**Questions d'étude:**
- A) Reproduisez fidèlement le passage du texte sur le désert d'Ésaïe 40 qui commence à « Ne pas juste » et se termine à « désert, c’est désert. ».
- B) Rédigez la suite du texte sur le désert d'Ésaïe 40, à partir de sa dernière phrase.
━━━━━ Texte présenté
"Consolez, consolez mon peuple, dit votre Dieu.
Parlez au coeur de Jérusalem
et annoncez-lui que son temps d'épreuve a pris fin;
que son iniquité est pardonnée;
qu'elle a reçu, de la main de l'Éternel,
un double châtiment pour tous ses péchés."
Une voix crie:
"Frayez dans le désert un chemin pour l'Éternel!
Nivelez dans la plaine aride une route pour notre Dieu!
Toute vallée sera comblée;
toute montagne et toute colline seront abaissées;
les hauteurs se changeront en plaines
et les crêtes escarpées en vallons.
Alors la gloire de l'Éternel sera manifestée,
et toutes les créatures, ensemble, en verront l'éclat;
car la bouche de l'Éternel l'a déclaré."
Ésaïe 40, 1-5
« Frayez dans le désert un chemin pour l’Éternel ! »
Frères et sœurs,
cet appel résonne dans le temps de l’Avent.
Et il est important de le prendre au sérieux.
Vraiment au sérieux.
Ne pas juste se laisser enthousiasmer
par l’image et sa poésie.
Mais retrouver la réalité brute, concrète,
dont il est question derrière cette image.
Et se mettre au travail,
s’atteler à la tâche.
Ici, maintenant.
Il y a un désert,
et il faut y frayer un chemin pour l’Éternel.
Dit comme ça,
cela semble simple.
Le désert, c’est désert.
Il n’y a rien.
C’est vide.
Il n’y a donc qu’à poser un ruban d’asphalte
et ainsi le trajet sera plus confortable.
Un peu comme ce tapis rouge
que l’on déploie
pour les hôtes de marque
qui viennent nous visiter.
Seulement,
pour les auditeurs d’Ésaïe et de Jean-Baptiste,
le désert,
ce n’est pas une grande page blanche.
Un espace vide,
où il n’y aurait rien.
Non,
c’est tout le contraire.
Pour eux, le désert,
ce n’est pas désert.
C’est plein d’esprits en tous genres
prêts à assaillir ceux qui s’aventurent.
Rien à voir avec ce lieu de silence
que les agences de voyage vous vendent,
et où l’on va se ressourcer,
se reposer de la vie trépidante de la ville.
Non, le désert, c’est un territoire en guerre :
un lieu de lutte
où le danger vient de tout côté,
et où seules les âmes fortes
peuvent tenir et survivre.
Rappelez-vous la confrontation du Christ
avec le diable dans ce lieu :
non pas une discussion paisible,
mais le moment
où tout aurait pu basculer,
où le sol aurait pu vaciller sous les pieds de Jésus,
où il aurait pu perdre la tête.
Alors oublions le tapis rouge que l’on déroule.
Frayer un chemin dans le désert,
c’est ouvrir à la machette
un passage
dans une jungle inextricable.
Un effort épuisant
qui demande une mobilisation absolue
pendant des heures et des heures,
des jours et des jours.
━━━━━━━━━━
━━━━━ Informations affichées
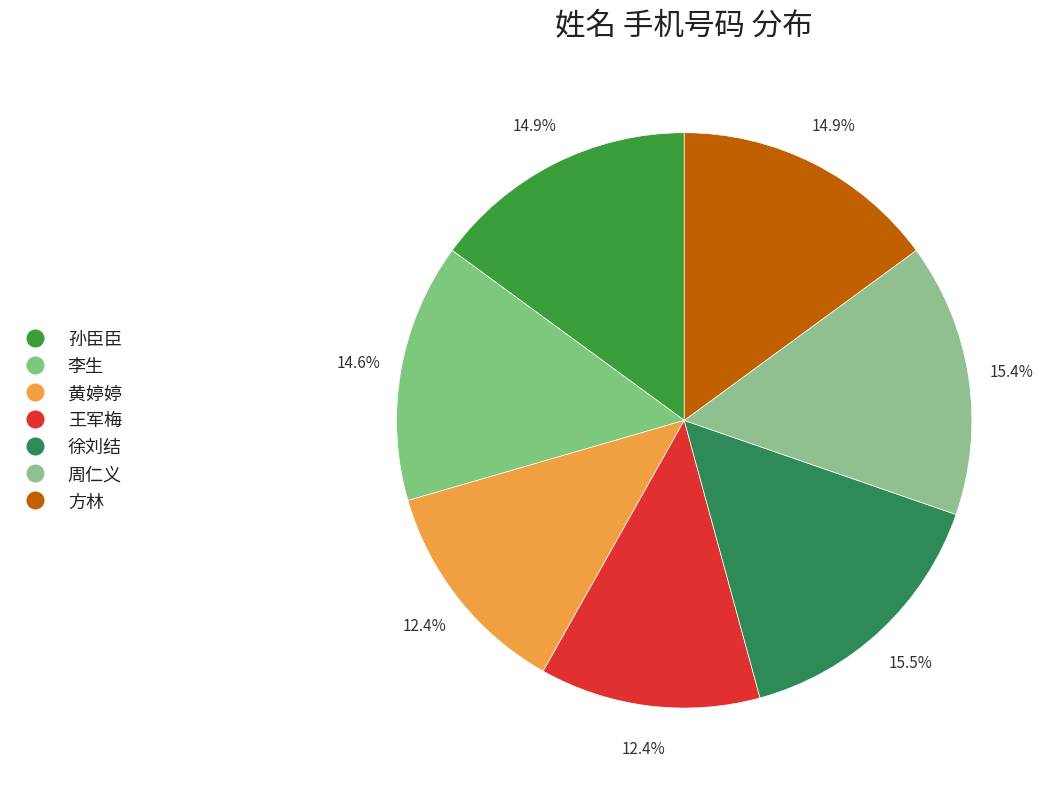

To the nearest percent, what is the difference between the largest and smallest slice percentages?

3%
━━━━━━━━━━
━━━━━ Informations affichées
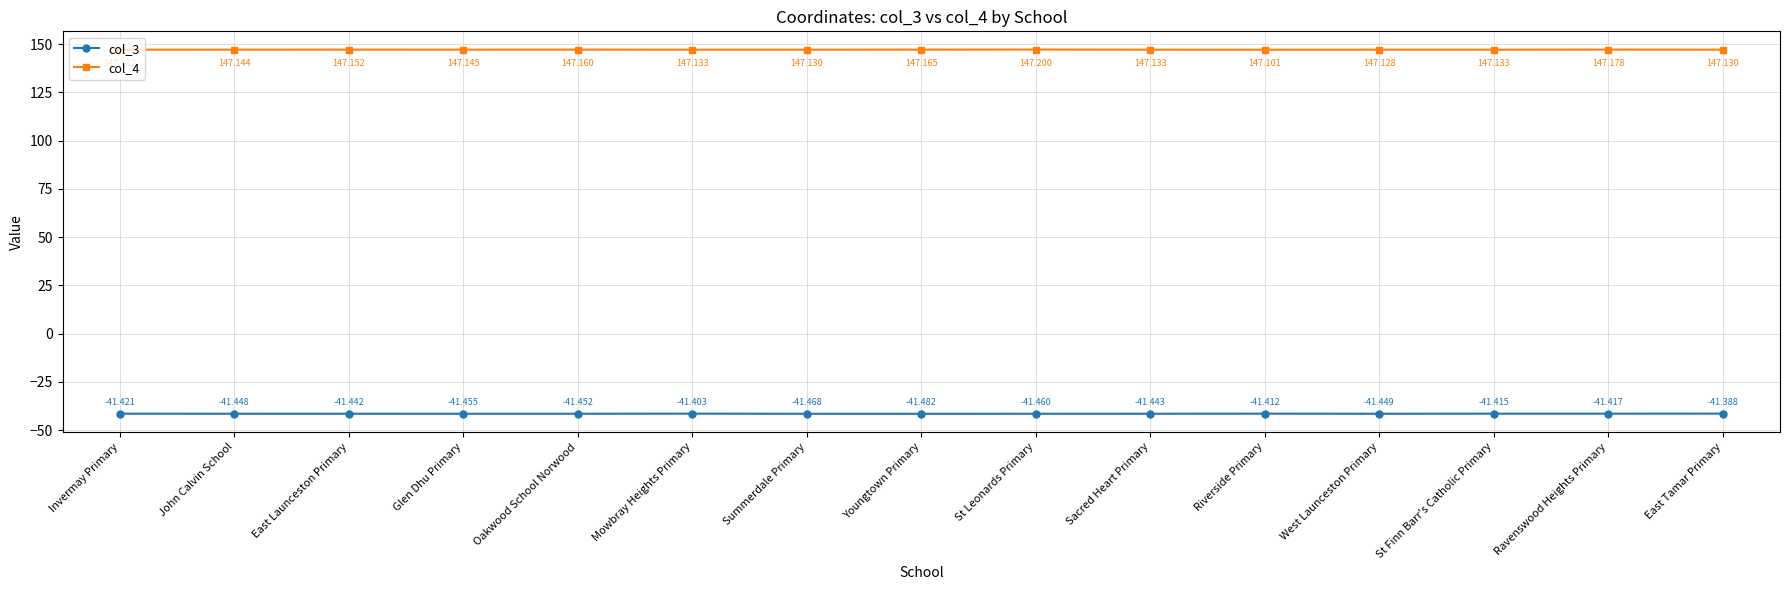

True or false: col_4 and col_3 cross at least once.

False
━━━━━━━━━━
**Réponses par tâche:**
- A)
Ne pas juste se laisser enthousiasmer
par l’image et sa poésie.
Mais retrouver la réalité brute, concrète,
dont il est question derrière cette image.
Et se mettre au travail,
s’atteler à la tâche.
Ici, maintenant.
Il y a un désert,
et il faut y frayer un chemin pour l’Éternel.
Dit comme ça,
cela semble simple.
Le désert, c’est désert.

- B)
On est loin de cette petite touche de Noël
qu’il est de bon ton
de mettre dans son appartement.
Oui,
« frayez dans le désert un chemin pour l’Éternel ! »
Mais de quel désert parle-t-on ?
Nous voyons les dunes de sable
écrasées par le soleil.
Ou alors ces vastes espaces sans inscription
sur les cartes de géographie
et dans les atlas.
Seulement,
c’est d’un tout autre désert
que parlent Ésaïe et Jean-Baptiste.
Un désert invisible pour les satellites.
Et pourtant bien réel.
Le désert, ou plutôt la jungle, de ce monde.
Le désert, ou plutôt la jungle, de notre cœur.
Avec toutes ces voix
qui s’y bousculent.
Toute cette frénésie
qui barre le chemin.
Qui empêche l’Éternel
d’arriver jusqu’à nous,
de nous toucher,
de nous étreindre.
« Frayez dans le désert un chemin pour l’Éternel ! »
Cet appel résonne pendant le temps de l’Avent.
Non pas parce que, dans cette période de l’année,
nous serions plus réceptifs à la spiritualité,
à l’Évangile.
Mais au contraire parce que la jungle de notre cœur
se fait incroyablement touffue en ce temps.
Toutes ces sollicitations.
Cette course effrénée
entre les cadeaux à acheter,
les cartes à écrire,
les fenêtres de l’Avent où il faut se montrer,
les concerts que l’on ne veut pas manquer,
et les différents Noëls des entreprises, des écoles, des EMS,
sans oublier le repas à préparer.
La tête tourne.
Mais puisque c’est pour Noël,
puisque c’est pour la naissance de Jésus,
on a l’impression d’être plus près de Dieu que jamais.
En oubliant que c’est aujourd’hui,
et non pas il y a deux mille ans,
que Dieu m’attend.
Non pas quelque part en Palestine
ou dans une jolie féérie ouatée,
mais bien dans ce monde,
dans mon cœur.
« Frayez dans le désert un chemin pour l’Éternel ! »
L’appel est troublant.
Dieu veut venir à nous.
Mais l’accès semble compliqué.
Difficile d’approcher,
même pour Lui.
En général,
nous imaginons plutôt l’inverse.
Dieu qui demeure
dans un lieu inaccessible,
loin de cette terre.
Et c’est nous qui essayons
de nous rapprocher de Lui,
de L’atteindre
au moins par nos prières.
Ésaïe et Jean-Baptiste nous le disent :
ce n’est pas Dieu
qui nous met des bâtons dans les roues.
C’est nous qui l’empêchons de venir.
C’est nous qui nous mettons hors d’atteinte.
Sans en être conscients, bien sûr.
En nous laissant submerger
par des montagnes de bricoles.
En nous laissant accaparer
par des milliers de voix
qui n’ont pas grand-chose à dire,
mais élèvent d’autant plus le volume.
Alors, « frayez dans le désert un chemin pour l’Éternel ! »
Mais comment est-ce qu’on fait ?
La première chose,
c’est de se retrouver soi-même.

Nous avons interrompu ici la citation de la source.